Thumbing through GQ and Details, arguably the best and most widely available men’s fashion magazines, I wear my largest sunglasses in honor of Anna Wintour— Vogue’s editor-in-chief and the inspiration for “The Devil Wears Prada.” Gentlemen, no need to fret, for I have the inside scoop on what to wear when the leaves turn in the Quad and the snow falls on Tegeler Field.

Since we are college men confined to strict budgets, we don’t have extra cash to throw around for a $3,000 couture suit jacket from Prada. I don’t expect you to parade around campus in a three-piece on your way from Coronado to bio lab, but here are some tips to ensure that you’re still looking spiffy this fall:

  •  Leave the hoodies for lazy Sunday mornings around the room. When you decide to emerge for a recovery brunch at Gries, throw on a shawl-collar sweatshirt— popped or unpopped, this refined garment ages you (in a good way) from the uniform of a public school seventh-grader to the 20-year-old gentleman that you are, or pretend to be.
  •  Sweatpants are for the gym, not an evening stroll through Forest Park. As tempting as it may be to throw on these warm and comfortable go-to pants, take the extra 10 seconds to find your muted chinos amidst your strewn-about laundry that may or may not be clean. Dress it up during the day with an Oxford shirt, and wind it down in the evening by throwing a wool cardigan over a V-neck. In a rush? Keep it classy with the cardigan over the Oxford.
  • You are not on a boat and summer is over. Put the Sperrys in the closet and tell them to hibernate until Memorial Day; frat boys, don’t cry just yet— a viable option to replace your beloved top-siders is a loafer. Or try a desert boot like Clarks, which come in an assortment of materials (e.g. canvas or traditional suede, which may require some care in regard to water treatment and regular brushing).
  • Don’t forget about your piggies. How upset would your mother be if she knew that your feet were cold? St. Louis gets too cold, too quickly for the extra socks in the finals care package that she’ll send you. And respect the type of shoe in which your sock resides — dress shoes require dress socks. A white, crew-cut sock protruding from your black Wingtips when you cross your legs is unbecoming and unsightly. Argyle or striped socks have flair and class!

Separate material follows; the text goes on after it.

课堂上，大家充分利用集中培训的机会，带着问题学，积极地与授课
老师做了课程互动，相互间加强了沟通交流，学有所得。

  • Be bright and noticeable with accessories. You only wear scarves and hats for a moment or two while walking to class, anyway. Why not stand out and be spunky with an orange puffball winter hat? Find a fair-trade, handmade knit scarf so that you’ll be the only one with that unique design. Keep a pair of leather gloves on hand (pun intended) for a more refined look.

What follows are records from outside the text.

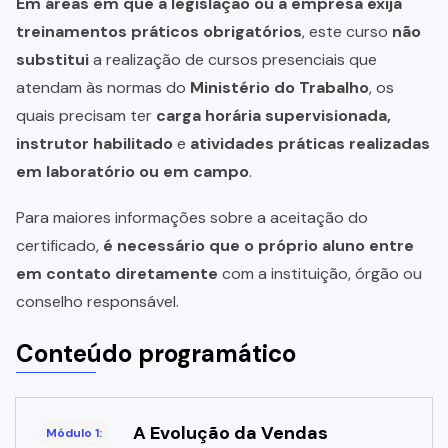
Em áreas em que a legislação ou a empresa exija
treinamentos práticos obrigatórios
, este curso
não
substitui
a realização de cursos presenciais que
atendam às normas do
Ministério do Trabalho
, os
quais precisam ter
carga horária supervisionada,
instrutor habilitado
e
atividades práticas realizadas
em laboratório ou em campo
.
Para maiores informações sobre a aceitação do
certificado,
é necessário que o próprio aluno entre
em contato diretamente
com a instituição, órgão ou
conselho responsável.
Conteúdo programático
A Evolução da Vendas
Módulo 1:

  • Don’t be a square. You’re a big boy now, and you should have a big boy coat. It shouldn’t be boxy; rather, the fit should be trim— but keep in mind, when trying it on, that you’ll have more bulky sweaters underneath. A wool blend will protect you from the cold, even if you spill your coffee on it. And don’t even think about bringing back your North Face jacket; nothing says, “I succumb to marketing ploys” better than that.
  • The deeper the temperatures plunge, the deeper your scent should, too. Fresh scents are for the spring. Muskier scents are for the fall. While smelling like you just hopped out of the shower might be great for a dinner on the beach, a heavier scent fits better for an evening in with hot chocolate and your lady or man. Also, skip the chain store “signature” scents and head right for the designer labels— nothing smells worse than a glorified body spray.

On this fall’s menu, substitutions are not only allowed, but mandated. This is a plea on behalf of a college sartorialist on a quest for attention to small details for the bigger picture. Fashion and style are nuanced and highly individual institutions. Funky socks versus banal tube socks provide a better definition of your personality. It’s not what you wear— it’s how you wear it. Confidence goes a long way in pulling off an outfit that you’ve never worn before. Having the swag of, “Oh, this? I just threw it on this morning. Pish posh,” conveys that you are more put together than you might truly be. I hope to see you on campus this fall, sporting gentlemanly attire— keep yourself noticeable.